Этот поцелуй претендовал на специальный «Оскар». Одним глазом я следил за Франческой: она что-то лопотала польке, а сама так и жгла нас своими угольками под мохнатыми ресницами. Искры летели: на приличное расстояние.

 

Водителя я попросил высадить меня в центре города: решил пройтись до гостиницы пешком, ознакомиться, так сказать, с достижениями постсоветской дэржавной разбудовы, то бишь госу­дарственного строительства. Машина встала на площади Шевченко, чуть ли не у самого подножья памятника великому Кобзарю.

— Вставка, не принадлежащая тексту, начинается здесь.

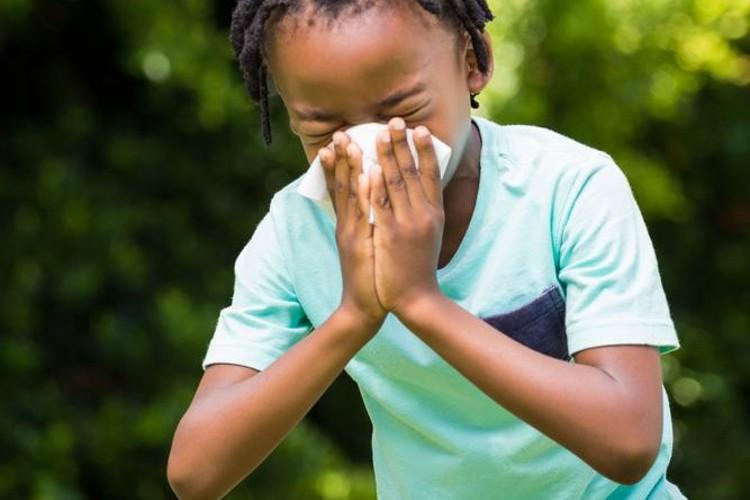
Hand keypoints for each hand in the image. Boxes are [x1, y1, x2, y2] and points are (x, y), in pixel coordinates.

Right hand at [318, 131, 386, 330]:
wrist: (364, 306)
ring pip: (349, 195)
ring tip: (348, 143)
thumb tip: (371, 204)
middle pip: (342, 185)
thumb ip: (364, 224)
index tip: (337, 140)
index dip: (337, 164)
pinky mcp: (361, 244)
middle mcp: (346, 224)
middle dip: (341, 158)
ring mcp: (352, 233)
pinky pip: (364, 214)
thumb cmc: (370, 275)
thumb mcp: (364, 245)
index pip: (340, 187)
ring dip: (348, 167)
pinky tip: (366, 175)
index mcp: (348, 224)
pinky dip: (364, 194)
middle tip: (339, 132)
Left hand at [368, 117, 445, 315]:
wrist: (416, 299)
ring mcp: (406, 225)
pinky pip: (380, 206)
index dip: (425, 150)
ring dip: (386, 156)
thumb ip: (424, 211)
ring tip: (377, 133)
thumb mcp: (430, 235)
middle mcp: (423, 215)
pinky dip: (375, 186)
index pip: (431, 175)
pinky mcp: (389, 236)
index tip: (419, 129)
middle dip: (402, 144)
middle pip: (411, 173)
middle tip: (395, 120)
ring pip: (395, 184)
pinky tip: (369, 168)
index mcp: (434, 214)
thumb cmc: (419, 267)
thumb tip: (419, 189)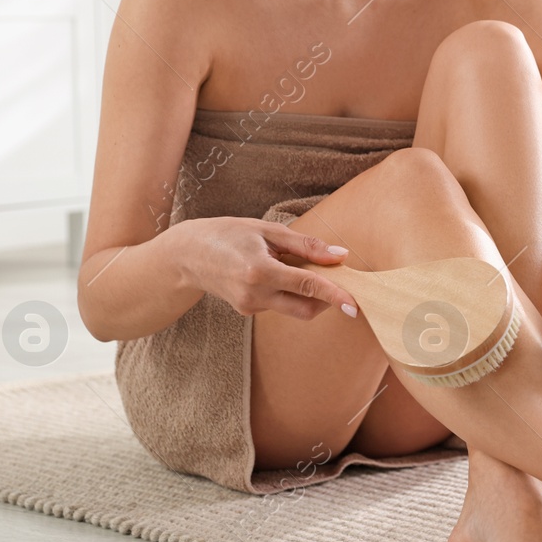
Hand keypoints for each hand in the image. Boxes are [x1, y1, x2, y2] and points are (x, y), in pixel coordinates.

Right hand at [173, 216, 360, 321]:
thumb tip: (339, 256)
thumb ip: (305, 245)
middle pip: (305, 309)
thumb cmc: (227, 234)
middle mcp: (254, 295)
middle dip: (327, 300)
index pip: (307, 286)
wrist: (186, 254)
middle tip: (336, 279)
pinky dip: (289, 292)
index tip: (354, 304)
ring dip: (307, 292)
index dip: (334, 294)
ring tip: (294, 264)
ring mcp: (249, 307)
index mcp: (260, 271)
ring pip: (294, 308)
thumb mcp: (267, 230)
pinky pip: (279, 304)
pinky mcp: (247, 311)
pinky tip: (277, 272)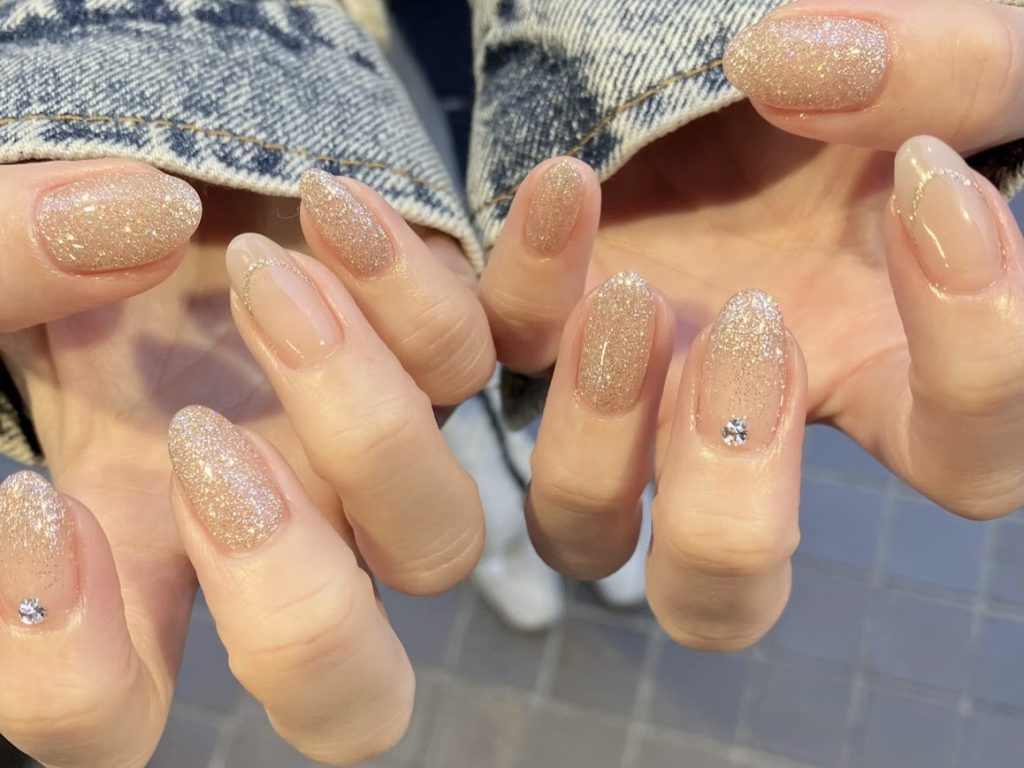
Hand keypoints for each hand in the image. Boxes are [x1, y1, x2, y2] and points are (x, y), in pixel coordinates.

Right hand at [0, 161, 493, 765]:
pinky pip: (484, 350)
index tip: (40, 506)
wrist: (184, 161)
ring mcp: (373, 452)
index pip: (119, 718)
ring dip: (362, 422)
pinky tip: (331, 206)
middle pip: (353, 699)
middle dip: (293, 607)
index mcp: (142, 550)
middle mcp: (277, 530)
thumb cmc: (76, 240)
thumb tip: (135, 226)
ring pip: (442, 538)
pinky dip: (418, 286)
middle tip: (202, 443)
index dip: (75, 669)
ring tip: (256, 277)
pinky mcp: (435, 349)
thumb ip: (12, 265)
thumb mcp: (9, 269)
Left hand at [479, 0, 1023, 649]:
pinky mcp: (542, 318)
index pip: (962, 464)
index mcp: (882, 375)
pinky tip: (565, 187)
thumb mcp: (956, 62)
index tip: (926, 193)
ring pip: (578, 532)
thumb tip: (809, 71)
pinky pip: (496, 347)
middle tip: (752, 328)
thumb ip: (951, 71)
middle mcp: (744, 417)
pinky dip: (523, 283)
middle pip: (719, 597)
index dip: (970, 361)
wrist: (730, 41)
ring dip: (596, 440)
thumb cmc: (870, 72)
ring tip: (634, 296)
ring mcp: (629, 386)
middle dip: (728, 499)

Эта статуя показалась мне достаточно оригинальной: совершенно не укладывалась в мои давние мальчишеские представления о Тарасе Григорьевиче как о старом, вечно мрачном, затаившемся в собственные усы человеке. Нет, здесь стоял стройный красавец, действительно великий поэт. И совсем не лысый, глядящий мрачно и тяжело — молодой, порывистый. Нет, без балды, статуя со вкусом сделана, и пальто так романтично развевается — поэт, ешкин кот, а не политик. Но ведь меня что поразило: ему политику и тут пришпандорили. Как? А очень просто: флаг жовто-блакитный на высоченном, выше головы, металлическом древке прямо в постамент воткнули. Во как! Шоб було, шоб знали, шо Шевченко наш, приватизированный. Но, может, я чего не догоняю, может, так надо? У нас вот в Киеве на оперном театре тоже нынче огромный жовто-блакитный флаг развевается, будто это президентский дворец или Верховная Рада. Совсем обалдели от своей нэзалэжности. У директора театра, видно, от националь­ной самосвидомости, самосознания, щеки распирает. В прошлом-то певец был, все партийные концерты открывал. Ну а сегодня надо реабилитироваться и тоже занять сытые позиции. А как же? Надо шелушиться, щоб его заметнее було. Иначе чего бы это над бюстом Кобзаря, выставленном на балконе театра, еще и жовто-блакитный двуколер водружать? Ведь не писал же Тарас Григорьевич: «як умру, то поховайте, в жовто-блакитнэ запеле­найте»? Нет, не писал. А были слова его, выстраданные о том, что пора славянам вновь объединяться против подступающего лютого ворога. Было сказано такое, сам читал. Эк, жаль наизусть не выучил: кто ж знал, что сегодня это так нужно будет.